TASK ITEM =>
The lines below, from the first through the one containing "they’re not looking", are to be given again exactly, with pictures left out and nothing added.

[Collected data]
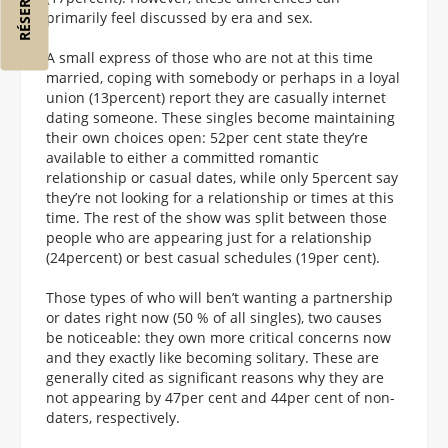
primarily feel discussed by era and sex.
A small express of those who are not at this time
married, coping with somebody or perhaps in a loyal
union (13percent) report they are casually internet
dating someone. These singles become maintaining
their own choices open: 52per cent state they’re
available to either a committed romantic
relationship or casual dates, while only 5percent say
they’re not looking for a relationship or times at this
time. The rest of the show was split between those
people who are appearing just for a relationship
(24percent) or best casual schedules (19per cent).
Those types of who will ben’t wanting a partnership
or dates right now (50 % of all singles), two causes
be noticeable: they own more critical concerns now
and they exactly like becoming solitary. These are
generally cited as significant reasons why they are
not appearing by 47per cent and 44per cent of non-
daters, respectively.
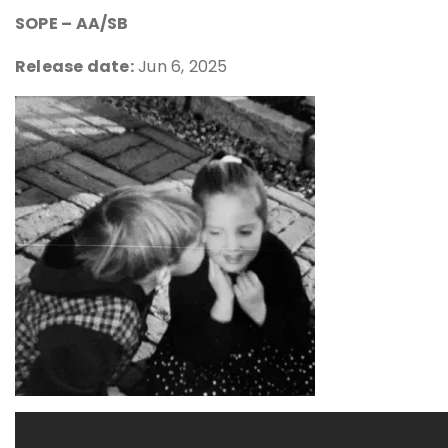
SOPE – AA/SB
Release date:
Jun 6, 2025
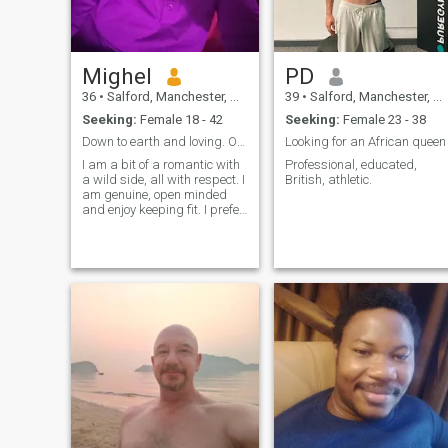
Mighel
PD
36
•
Salford, Manchester, United Kingdom
39
•
Salford, Manchester, United Kingdom
Seeking:
Female 18 - 42
Seeking:
Female 23 - 38
Down to earth and loving. Open to all cultures.
Looking for an African queen
I am a bit of a romantic with
Professional, educated,
a wild side, all with respect. I
British, athletic.
am genuine, open minded
and enjoy keeping fit. I prefer
to send a kiss rather than
send a letter, so more action
than just talking. I enjoy
travelling. Im a UK national,
mixed race (Spanish and
Pakistani), born n raised in
UK. I don't send money for
Internet.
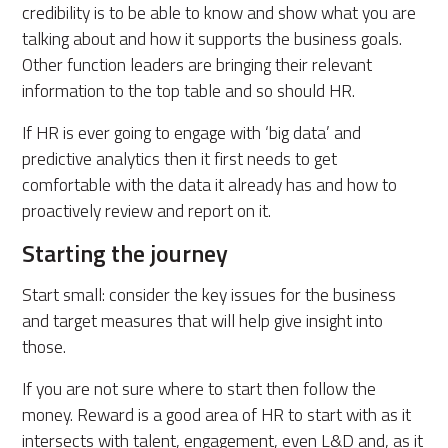
credibility is to be able to know and show what you are
talking about and how it supports the business goals.
Other function leaders are bringing their relevant
information to the top table and so should HR.
If HR is ever going to engage with ‘big data’ and
predictive analytics then it first needs to get
comfortable with the data it already has and how to
proactively review and report on it.
Starting the journey
Start small: consider the key issues for the business
and target measures that will help give insight into
those.
If you are not sure where to start then follow the
money. Reward is a good area of HR to start with as it
intersects with talent, engagement, even L&D and, as it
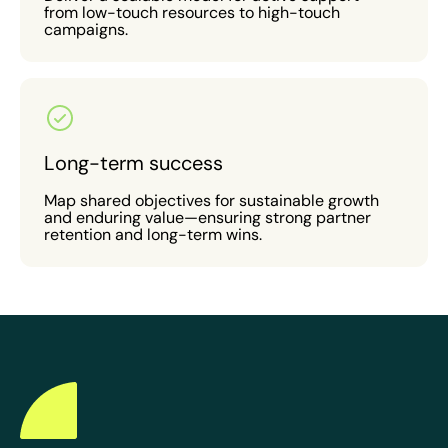
from low-touch resources to high-touch
campaigns.
Long-term success
Map shared objectives for sustainable growth
and enduring value—ensuring strong partner
retention and long-term wins.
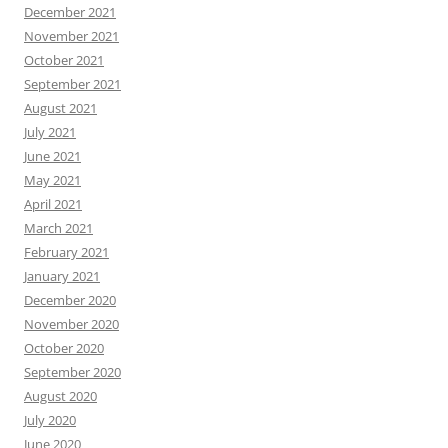
December 2021
November 2021
October 2021
September 2021
August 2021
July 2021
June 2021
May 2021
April 2021
March 2021
February 2021
January 2021
December 2020
November 2020
October 2020
September 2020
August 2020
July 2020
June 2020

SOLVED EXERCISE =>
primarily feel discussed by era and sex.
A small express of those who are not at this time
married, coping with somebody or perhaps in a loyal
union (13percent) report they are casually internet
dating someone. These singles become maintaining
their own choices open: 52per cent state they’re
available to either a committed romantic
relationship or casual dates, while only 5percent say
they’re not looking for a relationship or times at this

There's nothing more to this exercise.